*GIVEN TEXT*:
--

Our real self beckons to be exposed. It is past unwarranted fears and debilitating feelings, because it has understood and integrated the obvious: It is not afraid of the Law of Identity. One could call this part of self the sage self.14

By comprehending that ideas matter, we realize that life is not a transient game. Rather, life is that which creates all possibilities; it is the ultimate end in itself for each individual.

Since happiness is our highest moral purpose, we need to know what generates happiness.82 We have seen that an important task is to perceive and conceptualize reality in a noncontradictory fashion. This includes being in touch with our feelings, grasping and accepting their meanings. The positive emotional benefits of such introspection are commensurate with the eventual positive political effects that we have explored.

Developing A New Outlook

As addressed, a dominant theme in our culture involves taking “human nature” for granted. Many do not take the time to really question the culture, and many consider the given set of circumstances to be normal. Many, in a more or less frenetic and unthinking effort, simply follow the lead of others, who follow the lead of still others.

We have a definite choice whether to fall into the trap of a subjective cultural outlook that dissolves any meaningful hope of positive change. We can choose against settling into a semi-tolerable life that represents the dominant “lifestyle” of the age. However, some may find comfort in the belief that so many people certainly cannot be so wrong. Some may even seek refuge in majority opinions, such as public polls.

To put blinders on and perform our work and play, forgetful of new possibilities for ourselves and the world, can be both easy and enticing. After all, development of an exciting vision of life can sometimes be tough in a society that sometimes favors security over challenge, avoidance over inspection, dogmatic beliefs over facts. Any step forward in attaining this vision is a heroic achievement; it demands that one focus on the essentials of existence, instead of the endless particulars of the day or week or year.

In the hustle and bustle of everyday living, surrounded by a myriad of artificial conveniences, we can also lose sight that we are mortal beings on a magnificent planet, a planet that spins through space within a spiral arm of a colossal galaxy. A powerful feeling of wonder remains about these common and yet often trivialized facts. They stand in stark contrast to all that is inconsequential and insignificant in our life.

A change in the current conditions means a transformation in human psychology. To see ourselves mainly as members of a particular organization, race, religion, or country oftentimes invites trouble. It can lead to distinguishing and judging ourselves based on superficial standards—such as how we look (our gender, our color, our size, the clothes we wear), where or how we live (our class or status), who our ancestors were (our heritage), or our community’s beliefs, language, and rituals (our ethnicity). These collective notions tend to identify us by nonessentials. They basically diminish what it means to be an individual—which denies of the Law of Identity.

--

*WHAT YOU SHOULD DO*: Rewrite the given text, beginning at the words "As addressed, a" and stopping after "of still others.", and swap "frenetic" for "hurried".

--

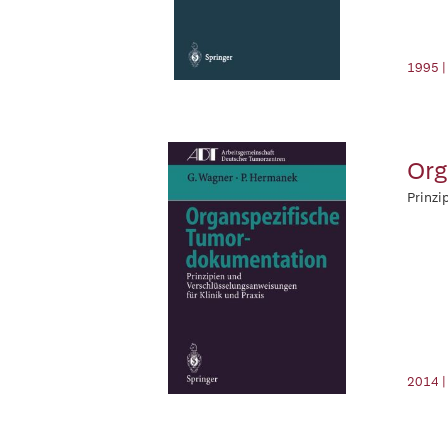
1995 |
Org
Prinzi
2014 |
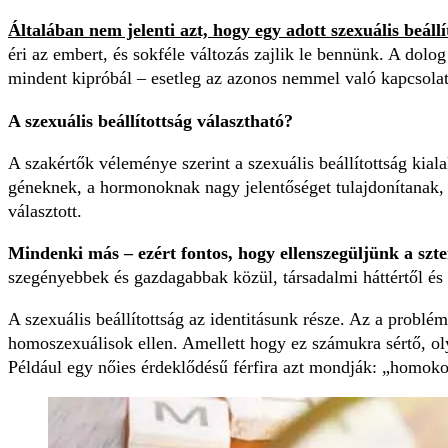
Általában nem jelenti azt, hogy egy adott szexuális beáll
éri az embert, és sokféle változás zajlik le bennünk. A dolog
mindent kipróbál – esetleg az azonos nemmel való kapcsolatot
A szexuális beállítottság választható?
A szakértők véleménye szerint a szexuális beállítottság kiala
géneknek, a hormonoknak nagy jelentőséget tulajdonítanak, 
választott.
Mindenki más – ezért fontos, hogy ellenszegüljünk a szt
szegényebbek és gazdagabbak közül, társadalmi háttértől és e
A szexuális beállítottság az identitásunk része. Az a problé
homoszexuálisok ellen. Amellett hogy ez számukra sértő, oly
Például egy nőies érdeklődésű férfira azt mondják: „homokos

--

*YOUR RESPONSE*:
As addressed, a dominant theme in our culture involves taking “human nature” for granted. Many do not take the time to really question the culture, and many consider the given set of circumstances to be normal. Many, in a more or less hurried and unthinking effort, simply follow the lead of others, who follow the lead of still others.